▶ _PRUÉBALO_
Resume en dos oraciones el texto sobre la democracia y la pobreza.
━━━ TEXTO EXTRAÍDO
Otros vienen engañados hasta el presente.

Una de las preguntas que se atribuyen, frente a la cosificación de la existencia de tantas vidas, empapa en la gobernabilidad del problema. ¿Puede hablarse de democracia al margen de sus claras y oscuras rugosidades y repliegues, cuando millones de hombres y mujeres son decretados no exitosos para la vida, marginados socialmente y objeto del ajuste de los éxitos supuestos que, se dice, acompañan hoy a los sistemas neoliberales de la economía y al capitalismo en nuestras regiones?

Las democracias añejas se basan, entre otros presupuestos, en elecciones libres, pluripartidismo político, libertad irrestricta de prensa. Esas y parecidas consignas parecen pertenecer a un mundo imperial que no encuentra el menor sustrato en las noveles democracias de las naciones dependientes, marginadas del capital mundial. ¿Cómo hablarle de democracia, libertad de prensa, pluralidad de opiniones y partidos a esa ingente cantidad de seres que piden comida, trabajo, cobijo digno, redes cloacales? Ciertamente una vez más: para los pobres, los derechos humanos rebotan metafísicos, cosmogónicos.
━━━━━━
━━━ MATERIAL MOSTRADO
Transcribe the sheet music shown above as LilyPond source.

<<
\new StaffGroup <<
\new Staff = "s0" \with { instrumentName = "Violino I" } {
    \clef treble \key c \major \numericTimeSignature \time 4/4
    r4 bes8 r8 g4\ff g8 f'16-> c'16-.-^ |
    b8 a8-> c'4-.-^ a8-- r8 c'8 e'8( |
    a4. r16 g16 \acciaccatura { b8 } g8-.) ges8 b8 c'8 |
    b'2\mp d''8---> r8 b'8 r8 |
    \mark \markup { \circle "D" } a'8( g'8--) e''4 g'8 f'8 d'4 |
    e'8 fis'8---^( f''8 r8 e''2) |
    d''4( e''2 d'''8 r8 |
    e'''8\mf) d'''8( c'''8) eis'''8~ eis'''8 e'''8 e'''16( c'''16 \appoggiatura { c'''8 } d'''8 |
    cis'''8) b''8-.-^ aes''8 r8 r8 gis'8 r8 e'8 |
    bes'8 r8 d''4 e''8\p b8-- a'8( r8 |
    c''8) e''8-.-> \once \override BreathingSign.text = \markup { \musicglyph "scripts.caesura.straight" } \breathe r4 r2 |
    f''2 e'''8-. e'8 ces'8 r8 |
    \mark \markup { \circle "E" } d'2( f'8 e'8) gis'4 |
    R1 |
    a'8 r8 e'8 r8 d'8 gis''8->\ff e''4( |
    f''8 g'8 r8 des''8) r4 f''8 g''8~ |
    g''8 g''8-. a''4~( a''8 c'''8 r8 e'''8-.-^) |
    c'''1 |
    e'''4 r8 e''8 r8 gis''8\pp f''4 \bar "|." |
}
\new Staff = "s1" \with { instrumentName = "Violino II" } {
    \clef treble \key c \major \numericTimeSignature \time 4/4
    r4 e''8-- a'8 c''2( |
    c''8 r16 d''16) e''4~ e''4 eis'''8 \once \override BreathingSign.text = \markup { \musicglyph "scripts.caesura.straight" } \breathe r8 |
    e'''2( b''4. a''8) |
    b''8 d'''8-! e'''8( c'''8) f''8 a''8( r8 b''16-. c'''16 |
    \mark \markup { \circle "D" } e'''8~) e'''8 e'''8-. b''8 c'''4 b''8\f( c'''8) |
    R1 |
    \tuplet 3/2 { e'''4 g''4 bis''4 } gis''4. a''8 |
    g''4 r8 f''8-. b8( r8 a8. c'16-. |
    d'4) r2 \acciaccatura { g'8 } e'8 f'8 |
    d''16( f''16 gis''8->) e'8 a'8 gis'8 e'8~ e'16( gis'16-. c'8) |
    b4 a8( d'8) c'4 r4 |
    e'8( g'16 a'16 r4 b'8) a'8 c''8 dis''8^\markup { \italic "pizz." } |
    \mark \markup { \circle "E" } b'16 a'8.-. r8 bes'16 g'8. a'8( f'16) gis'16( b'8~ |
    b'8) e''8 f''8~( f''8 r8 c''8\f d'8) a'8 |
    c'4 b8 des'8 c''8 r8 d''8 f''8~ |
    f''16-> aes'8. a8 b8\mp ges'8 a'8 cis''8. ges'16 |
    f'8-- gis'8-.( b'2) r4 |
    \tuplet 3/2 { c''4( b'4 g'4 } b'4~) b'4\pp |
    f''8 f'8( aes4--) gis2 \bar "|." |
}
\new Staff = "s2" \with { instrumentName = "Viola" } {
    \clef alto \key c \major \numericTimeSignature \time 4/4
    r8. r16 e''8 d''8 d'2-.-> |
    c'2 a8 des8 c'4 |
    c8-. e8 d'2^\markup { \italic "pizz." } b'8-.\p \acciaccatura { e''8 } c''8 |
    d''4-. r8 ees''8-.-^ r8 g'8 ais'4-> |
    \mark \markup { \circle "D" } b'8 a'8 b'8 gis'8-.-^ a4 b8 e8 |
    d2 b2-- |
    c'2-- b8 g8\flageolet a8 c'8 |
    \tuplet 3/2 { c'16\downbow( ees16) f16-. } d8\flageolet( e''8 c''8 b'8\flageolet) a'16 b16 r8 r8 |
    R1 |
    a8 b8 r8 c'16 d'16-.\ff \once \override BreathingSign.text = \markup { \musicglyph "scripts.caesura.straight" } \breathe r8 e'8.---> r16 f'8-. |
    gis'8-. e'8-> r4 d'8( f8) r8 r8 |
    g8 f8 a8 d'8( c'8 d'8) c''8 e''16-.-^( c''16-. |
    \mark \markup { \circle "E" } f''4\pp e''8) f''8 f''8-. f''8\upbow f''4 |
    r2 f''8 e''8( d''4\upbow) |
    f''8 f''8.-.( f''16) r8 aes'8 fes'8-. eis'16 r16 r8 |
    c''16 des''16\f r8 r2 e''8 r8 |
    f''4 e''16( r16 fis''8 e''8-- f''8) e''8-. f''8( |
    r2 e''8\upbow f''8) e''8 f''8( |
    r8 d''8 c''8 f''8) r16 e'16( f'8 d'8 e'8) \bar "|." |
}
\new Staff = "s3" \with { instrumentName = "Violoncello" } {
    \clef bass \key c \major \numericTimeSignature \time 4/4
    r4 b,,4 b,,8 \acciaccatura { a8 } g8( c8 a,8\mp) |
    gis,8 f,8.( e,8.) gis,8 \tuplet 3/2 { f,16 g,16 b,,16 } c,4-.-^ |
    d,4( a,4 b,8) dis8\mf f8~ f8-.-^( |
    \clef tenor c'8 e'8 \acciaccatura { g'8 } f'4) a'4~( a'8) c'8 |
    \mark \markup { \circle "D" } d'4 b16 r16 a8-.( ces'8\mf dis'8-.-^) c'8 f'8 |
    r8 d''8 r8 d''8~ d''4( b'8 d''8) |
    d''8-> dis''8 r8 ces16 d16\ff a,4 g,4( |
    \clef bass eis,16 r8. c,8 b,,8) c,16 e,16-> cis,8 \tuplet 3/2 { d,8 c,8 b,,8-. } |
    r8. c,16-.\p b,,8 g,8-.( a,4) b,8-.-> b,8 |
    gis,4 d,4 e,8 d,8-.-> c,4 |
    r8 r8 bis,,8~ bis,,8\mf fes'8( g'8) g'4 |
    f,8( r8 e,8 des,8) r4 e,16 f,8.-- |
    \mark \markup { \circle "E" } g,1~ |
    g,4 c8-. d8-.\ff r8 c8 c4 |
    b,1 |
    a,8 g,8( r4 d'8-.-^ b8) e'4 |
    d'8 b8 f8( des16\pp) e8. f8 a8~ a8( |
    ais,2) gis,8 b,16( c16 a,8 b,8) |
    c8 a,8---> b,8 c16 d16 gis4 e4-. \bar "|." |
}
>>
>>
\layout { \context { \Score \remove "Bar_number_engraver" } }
━━━━━━
▶ _RESPUESTA DEL EJERCICIO_
El texto pregunta si puede hablarse de democracia cuando millones de hombres y mujeres son decretados no exitosos para la vida y quedan marginados socialmente frente a los supuestos éxitos de los sistemas neoliberales y del capitalismo. Sostiene que los presupuestos de las democracias añejas, como las elecciones libres, el pluripartidismo y la libertad de prensa, no encuentran sustrato en las democracias nuevas de las naciones dependientes, donde los derechos humanos resultan metafísicos para los pobres que piden comida, trabajo y cobijo digno.